Required work: Set down all of the records below exactly, please, omitting the images.

***** Data provided

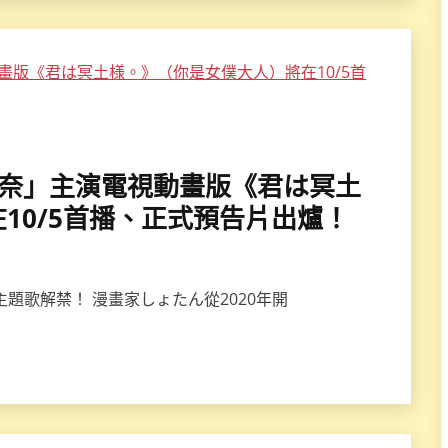
上田麗奈」主演電視動畫版《君は冥土
10/5首播、正式預告片出爐！
主題歌解禁！ 漫畫家しょたん從2020年開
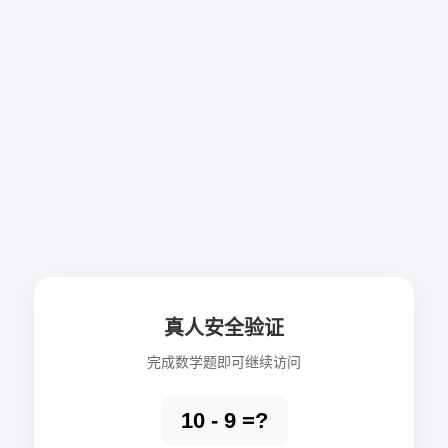
真人安全验证
完成数学题即可继续访问
10 - 9 =?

**********

Response box:
上田麗奈」主演電視動畫版《君は冥土
10/5首播、正式預告片出爐！
主題歌解禁！ 漫畫家しょたん從2020年開
真人安全验证
完成数学题即可继续访问
10 - 9 =?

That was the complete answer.